Kit stood at the weathered railing of the ship. The day was clean and sunny with the sea as calm as she had seen it on the crossing from America. They were one day away from laying an anchor on the French coast, and then another day’s carriages ride into Paris. Her destination, where she would finally begin to find out what had happened to her brother. Where had Clay gone?
Clayton, he preferred to be called now, she reminded herself. In his last letter six months before, he had written to her about how the name change suited him better and suited the social climate in Paris. He went by Clayton and had angrily purged their family’s last name of Montoya, as a direct and intended insult to their father.
“You have to be more sociable. That plump gel with those pretty daughters is a Countess!”
Kit started from her thoughts to look sideways at her husband Nick standing beside her. His approach had been undetected until he had spoken. Immediately, her gut cringed inward upon hearing his disparaging voice or feeling him anywhere near her. Lord, she hated him.

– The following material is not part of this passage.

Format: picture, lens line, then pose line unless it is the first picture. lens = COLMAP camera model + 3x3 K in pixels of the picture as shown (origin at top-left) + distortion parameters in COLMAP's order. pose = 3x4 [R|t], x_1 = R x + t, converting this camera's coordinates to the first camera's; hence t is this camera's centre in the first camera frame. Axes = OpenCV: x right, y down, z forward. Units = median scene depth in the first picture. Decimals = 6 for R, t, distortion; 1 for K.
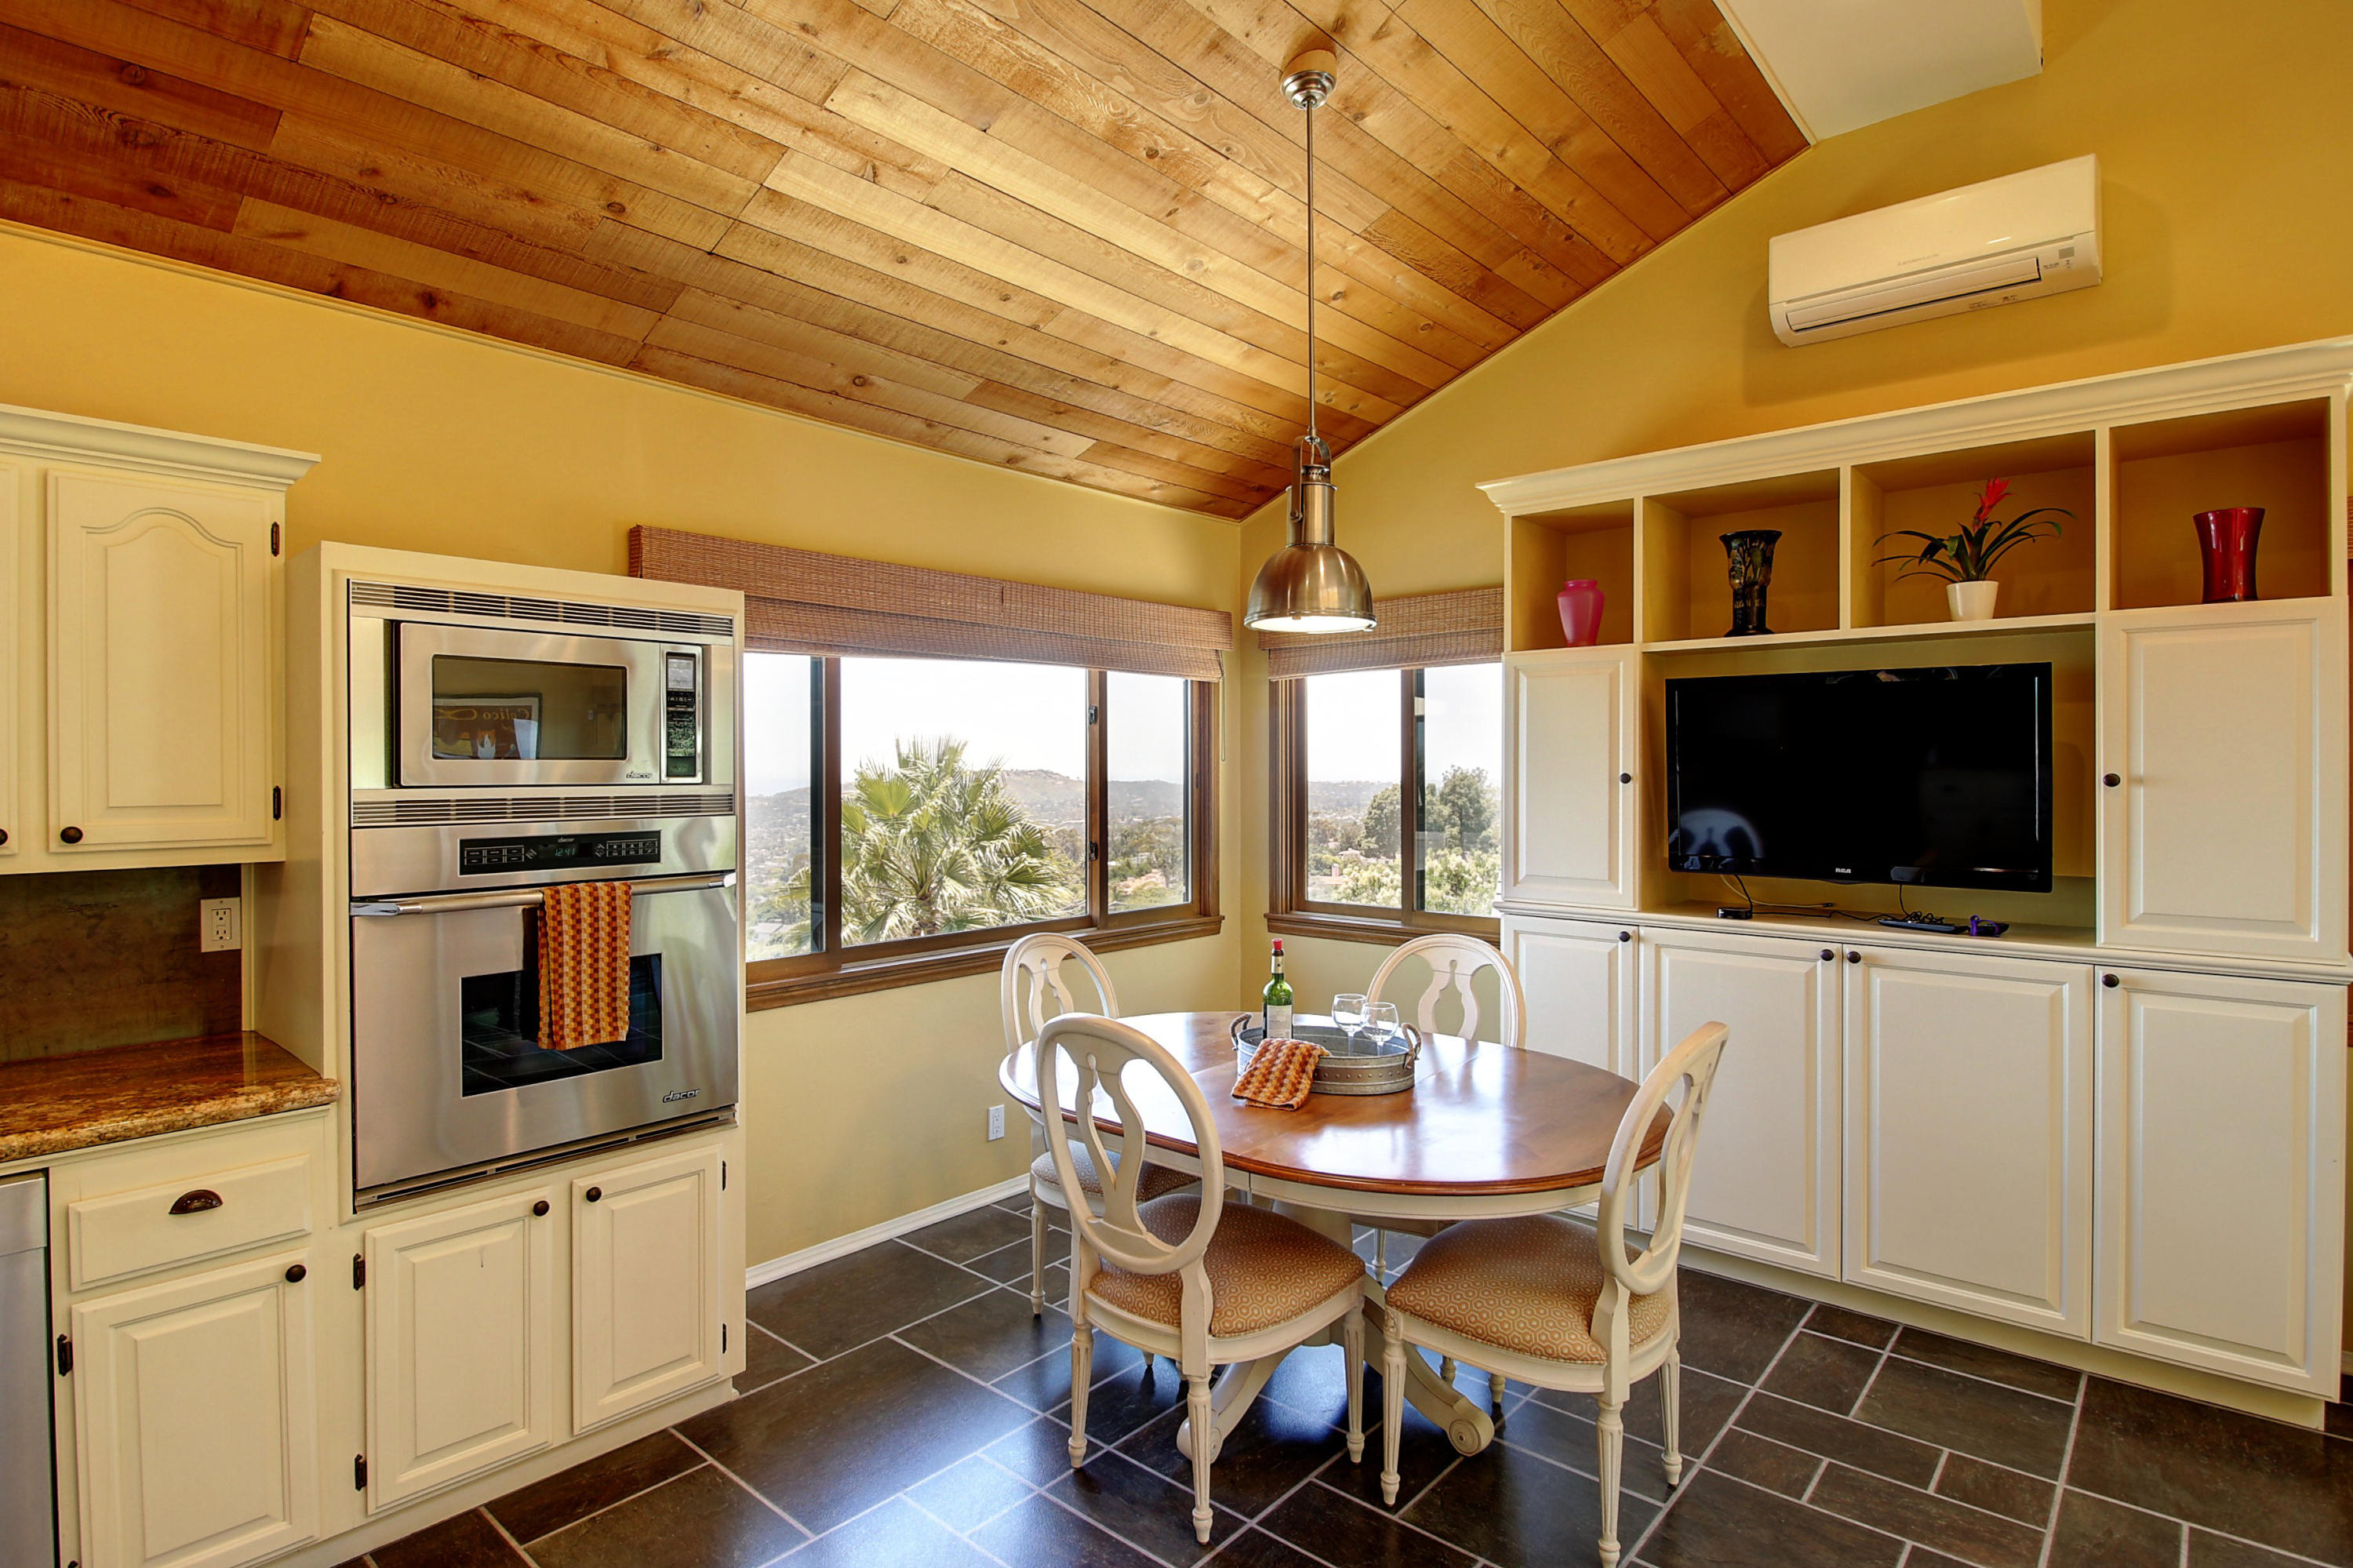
lens RADIAL K [[1193.6, 0, 1176.5], [0, 1193.6, 784.0], [0, 0, 1]] dist [-0.003899, -0.001293]
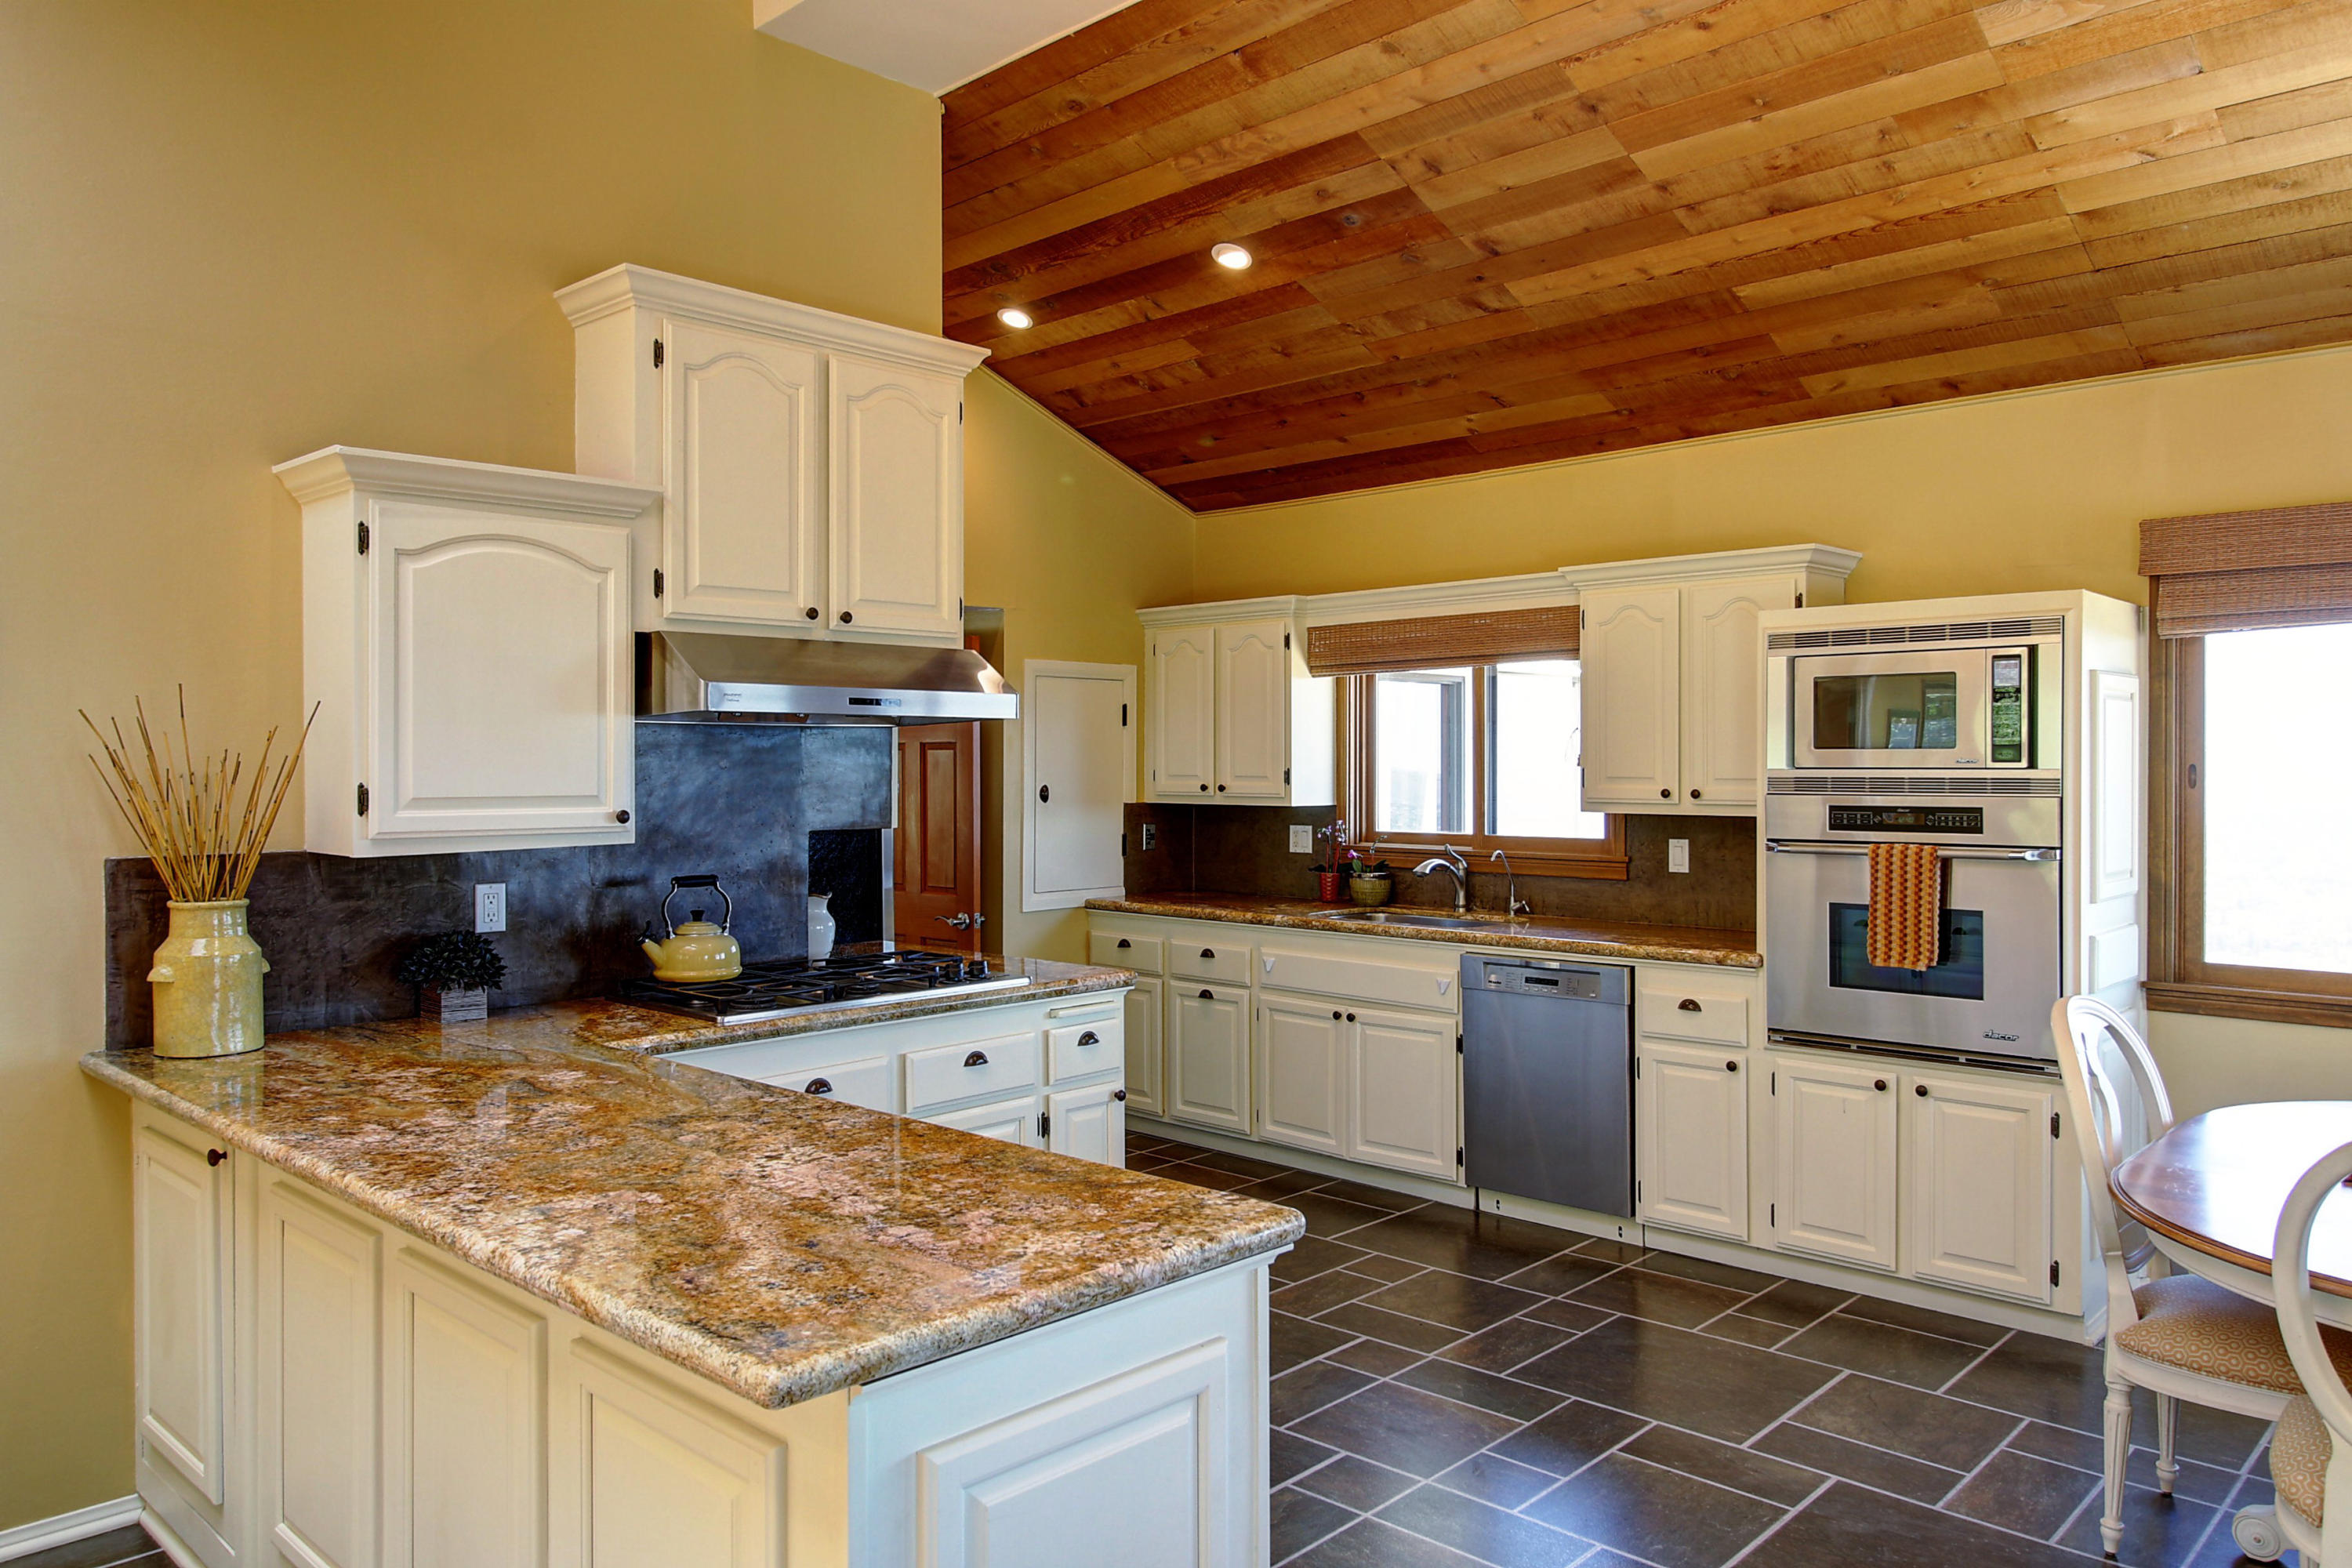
lens RADIAL K [[1581.8, 0, 1163.9], [0, 1581.8, 773.3], [0, 0, 1]] dist [-0.002803, -0.001207]
pose [[-0.033691, 0.011360, -0.999368, 1.241012], [-0.007185, 0.999907, 0.011608, -0.007508], [0.999406, 0.007572, -0.033606, 0.253369]]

“I told the countess we had been married much longer than the three month newlyweds we really are. How could I do anything less with you dressed as you are and acting as you do? I swear, Filly, the countess thought you were a man.” Nick sneered sideways at her, in his pretense of superior bearing. It was a difficult thing to accomplish for a former river-rat gambler that she’d finally discovered he’d been. “What the hell was wrong with the dress I borrowed for you? Can’t you do one thing right?”